Michael André
Michael André wurde 1948 in Vlotho/Kreis Herford geboren. Er studierte Germanistik, Geschichte und Philosophie an der Universität Düsseldorf und arbeitete in diesen Jahren parallel film-journalistisch für diverse Tageszeitungen.
Nach Studium und Volontariat trat er 1982 in die Redaktion der Westdeutschen Zeitung in Düsseldorf ein. 1987 übernahm er das Fernsehressort des Blatts und baute die Seite zu einer breit gefächerten, auch medienpolitisch orientierten Seite um. Was auf die Dauer weder dem Chefredakteur noch dem Verleger gefiel und was das Ende seiner Zeit in den Printmedien einläutete. Er ging zum WDR nach Köln.
Dort gehörte André 1992 zur Gründungsredaktion des ARD-Morgenmagazins. Nach Jahren in der WDR-Intendanz (Pressestelle) wechselte er Ende 1997 in die Programmgruppe Fernsehfilm. Dort übernahm er zum Einstand das Projekt “Jahrestage”, die Verfilmung des weltberühmten gleichnamigen Romans von Uwe Johnson. Nach Jahren der Finanzierung und eines spektakulären Regiewechsels (von Frank Beyer auf Margarethe von Trotta) erlebte der Film schließlich im Herbst 2000 als Vierteiler in der ARD seine Premiere. Rückblickend begann mit den „Jahrestage“ eine Renaissance der Literaturverfilmungen, ein Genre, das in den 1990er Jahren noch als altmodisch und überholt galt.

Datensatzeinträge:

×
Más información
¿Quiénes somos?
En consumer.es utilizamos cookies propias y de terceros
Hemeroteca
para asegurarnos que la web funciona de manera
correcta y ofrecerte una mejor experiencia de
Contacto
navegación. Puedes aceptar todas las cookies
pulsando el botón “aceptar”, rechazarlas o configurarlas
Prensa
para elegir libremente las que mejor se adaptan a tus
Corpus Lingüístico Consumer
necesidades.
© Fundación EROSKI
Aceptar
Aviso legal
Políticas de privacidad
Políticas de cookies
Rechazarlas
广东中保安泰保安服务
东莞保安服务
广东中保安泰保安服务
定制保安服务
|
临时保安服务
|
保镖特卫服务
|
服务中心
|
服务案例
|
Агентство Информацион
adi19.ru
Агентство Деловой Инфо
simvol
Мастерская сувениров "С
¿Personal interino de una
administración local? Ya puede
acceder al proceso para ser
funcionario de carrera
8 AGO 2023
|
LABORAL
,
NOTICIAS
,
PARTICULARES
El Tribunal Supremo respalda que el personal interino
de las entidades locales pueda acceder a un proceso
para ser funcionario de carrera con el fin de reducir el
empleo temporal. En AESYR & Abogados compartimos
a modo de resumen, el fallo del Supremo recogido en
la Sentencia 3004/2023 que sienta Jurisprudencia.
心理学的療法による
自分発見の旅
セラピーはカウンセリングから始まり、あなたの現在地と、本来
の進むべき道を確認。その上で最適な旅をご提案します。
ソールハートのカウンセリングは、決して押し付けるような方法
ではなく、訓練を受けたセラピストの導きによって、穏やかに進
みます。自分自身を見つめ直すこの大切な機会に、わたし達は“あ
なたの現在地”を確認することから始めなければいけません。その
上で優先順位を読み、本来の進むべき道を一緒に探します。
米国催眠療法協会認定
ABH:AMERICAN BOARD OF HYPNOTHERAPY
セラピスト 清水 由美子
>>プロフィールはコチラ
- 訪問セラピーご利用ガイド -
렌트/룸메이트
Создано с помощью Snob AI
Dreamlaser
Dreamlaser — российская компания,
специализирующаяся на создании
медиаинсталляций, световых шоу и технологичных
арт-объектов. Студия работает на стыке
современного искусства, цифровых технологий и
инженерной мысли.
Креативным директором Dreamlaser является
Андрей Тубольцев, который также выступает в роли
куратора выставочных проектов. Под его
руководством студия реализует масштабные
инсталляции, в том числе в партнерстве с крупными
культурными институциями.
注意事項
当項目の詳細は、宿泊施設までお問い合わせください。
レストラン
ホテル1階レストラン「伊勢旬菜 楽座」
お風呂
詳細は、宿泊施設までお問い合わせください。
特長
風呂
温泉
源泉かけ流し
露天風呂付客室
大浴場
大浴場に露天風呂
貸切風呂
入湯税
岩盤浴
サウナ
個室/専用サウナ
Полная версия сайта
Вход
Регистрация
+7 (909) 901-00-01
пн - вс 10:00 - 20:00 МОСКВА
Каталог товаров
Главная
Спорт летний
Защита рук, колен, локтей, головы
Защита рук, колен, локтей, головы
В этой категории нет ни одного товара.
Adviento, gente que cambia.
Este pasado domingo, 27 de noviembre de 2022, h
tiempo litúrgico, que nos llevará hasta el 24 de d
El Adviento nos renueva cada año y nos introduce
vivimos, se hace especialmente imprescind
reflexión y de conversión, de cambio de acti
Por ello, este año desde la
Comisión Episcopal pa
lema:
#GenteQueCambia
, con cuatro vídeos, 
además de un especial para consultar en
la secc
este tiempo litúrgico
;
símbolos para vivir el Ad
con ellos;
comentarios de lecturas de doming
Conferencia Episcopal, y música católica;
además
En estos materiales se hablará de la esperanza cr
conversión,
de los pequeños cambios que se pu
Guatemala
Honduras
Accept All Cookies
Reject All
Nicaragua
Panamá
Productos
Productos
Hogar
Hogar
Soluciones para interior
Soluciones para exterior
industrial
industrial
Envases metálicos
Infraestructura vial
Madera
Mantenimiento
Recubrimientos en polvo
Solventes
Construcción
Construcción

ERFORDERLICHE AUFGABEN:
**A.** Erläutern Sie in ein bis drei Sätzen, was laut dem Text über Michael André das Ende seiner Zeit in den Printmedien einläutete.
**B.** Greifen Sie den Text über Michael André auf und setzen Sie ihn dort fort, wo er endet.

GEGEBENE ANTWORTEN:
**A.** André baute ab 1987 das Fernsehressort der Westdeutschen Zeitung zu einer breit gefächerten, auch medienpolitisch orientierten Seite um. Das gefiel auf die Dauer weder dem Chefredakteur noch dem Verleger und läutete so das Ende seiner Zeit in den Printmedien ein.

**B.**
Geschichte, immer wieder Geschichte
Schwerpunkt von Andrés Tätigkeit ist die filmische Auseinandersetzung mit deutscher Zeitgeschichte. Auf die “Jahrestage” folgte 2003 Peter Keglevics “Zwei Tage Hoffnung”, ein Stück Gedenkfernsehen zum Aufstand am 17. Juni 1953. Das Pendant dazu bildete drei Jahre später Hartmut Schoens “Die Mauer – Berlin 61″ (2006). Ein aufwändiger, vom Emmy-Award nominierter Geschichtsfilm, der über ein kleines Familiendrama ein die traumatische, deutsche Teilungsgeschichte behandelt. Mit dem vielfachen Grimme-Preisträger Schoen hatte André bereits bei “Der Grenzer und das Mädchen” (2005 – Civis-Preis) zusammengearbeitet. Ein Quoten- wie Kritikererfolg war 2005 das Stasi-Drama “Der Stich des Skorpion” von Stephan Wagner nach einem Buch von Holger Karsten Schmidt. Ein Film nicht ohne Ähnlichkeiten zum zwei Jahre später realisierten Welterfolg „Das Leben der anderen“ von Henkel von Donnersmarck auf. Mit dem Deutschen Fernsehpreis ausgezeichnet wurde Jo Baiers Widerstandsdrama “Stauffenberg” (2004). “Die Flucht” (2007) war der Höhepunkt – und womöglich auch Wendepunkt – in der langen Reihe neuer deutscher Geschichtsfilme: Jeweils über 11 Millionen sahen in der ARD Maria Furtwängler als unbeugsame Gräfin Mahlenberg auf dem Weg von Ostpreußen in den Westen.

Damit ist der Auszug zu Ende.